» **Passage provided**
Member Site Forums Rosetta++ Rosetta++ – General clustering_decoy

Viewing 14 reply threads
  • Author
    Posts
    • #563
      Grace Hopper
      Participant

        hi..

        how to identify the best decoy according to clustering tree.
        if my protein is 176 aa, how many decoy should i generate

      • #3953
        Sally Ride
        Participant

          Ad 1) I usually do as following:

          ^find /full/path/to/decoys/folder/ -maxdepth 1 -name ‘*.pdb’ -size +1 > list^
          ^/home/kosa/bin/compose_score_silent.py t228.out list^
          ^/home/kosa/bin/cluster_info_silent.out ../t228.out – t228 5,25,50,100 2,5^

          and eventually re-running the last step with different options.

          Ad 2) I think nobody knows the answer for this question ;-) You might try to cluster decoys after generating lets say 10 000 decoys, analyze the results and then if you do not see big clusters generate more decoys … The results depend also on the particular protein, some of them “fold more easily” with rosetta (ex. those with simple topologies).

          > hi..
          >
          > how to identify the best decoy according to clustering tree.
          > if my protein is 176 aa, how many decoy should i generate

        • #3959
          Grace Hopper
          Participant

            hi kosa,
            how to identify big cluster according to the tree figure
            do u have eg. for the big cluster

          • #3960
            Grace Hopper
            Participant

              can u please go to this blog:
              http://icbbio.blogspot.com/

              what is your comment about this clustering tree

              is there any good decoy to start protein modelling

            • #3961
              Sally Ride
              Participant

                Well, it does not look very good… Look at the rmsd values: they are pretty high (above 8A) and clusters are in the same time quite small. In the prefix.info file you should be able to find the exact rmsd cutoff which was used for the clustering. I would check the superposition of the decoys in five top clusters to see what 8A actually means for your protein. You should have the CA superpositions in files with names such as cluster00.015.pdb. If the decoys are virtually dissimilar you need to go down with the rmsd threshold (by manipulating cluster_info_silent.out options). But then of course you would get smaller clusters (and I would not be sure whether clusters with less then 10 members are meaningful at all…).

                Maybe indeed you need to generate more decoys (how many you got so far?) or run rosetta with different options. Maybe it is possible to split your protein into two domains?

                Frankly, I have never succeeded folding with rosetta a protein as long as yours. But certainly I do not use so big computational resources as some rosetta power users ;-)

                >
                >
                >
                > can u please go to this blog:
                > http://icbbio.blogspot.com/
                >
                > what is your comment about this clustering tree
                >
                >
                > is there any good decoy to start protein modelling

              • #3963
                Grace Hopper
                Participant

                  how do u know my decoy above 8A.

» **Excerpted data**
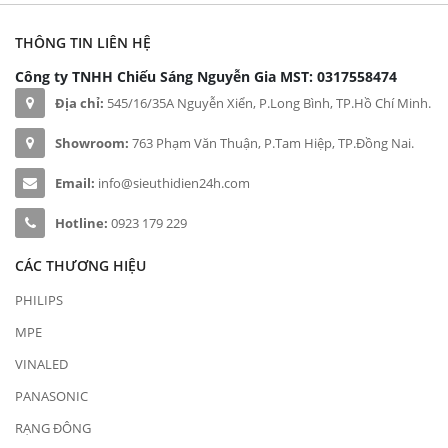
THÔNG TIN LIÊN HỆ
Công ty TNHH Chiếu Sáng Nguyễn Gia
MST: 0317558474
Địa chỉ:
545/16/35A Nguyễn Xiển, P.Long Bình, TP.Hồ Chí Minh.
Showroom:
763 Phạm Văn Thuận, P.Tam Hiệp, TP.Đồng Nai.
Email:
info@sieuthidien24h.com
Hotline:
0923 179 229
CÁC THƯƠNG HIỆU
PHILIPS
MPE
VINALED
PANASONIC
RẠNG ĐÔNG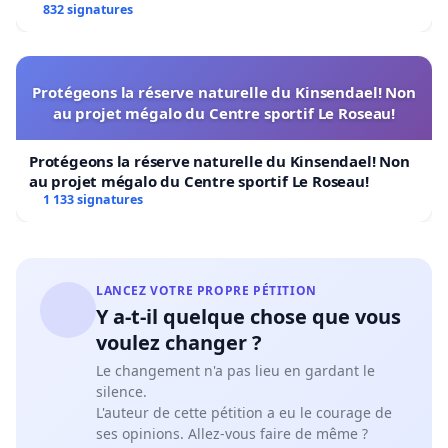
832 signatures
Protégeons la réserve naturelle du Kinsendael! Non
au projet mégalo du Centre sportif Le Roseau!
Protégeons la réserve naturelle du Kinsendael! Non
au projet mégalo du Centre sportif Le Roseau!
1 133 signatures
LANCEZ VOTRE PROPRE PÉTITION
Y a-t-il quelque chose que vous
voulez changer ?
Le changement n'a pas lieu en gardant le
silence.
L'auteur de cette pétition a eu le courage de
ses opinions. Allez-vous faire de même ?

» **Action item**
Answer these about the forum thread:
(a) How many decoys does Sally Ride suggest generating before the first round of clustering?
(b) Which file does she say holds the exact rmsd cutoff used for the clustering?
(c) What example file name does she give for the CA superpositions?

» **Task result**
(a) 10 000 decoys.
(b) The prefix.info file.
(c) cluster00.015.pdb.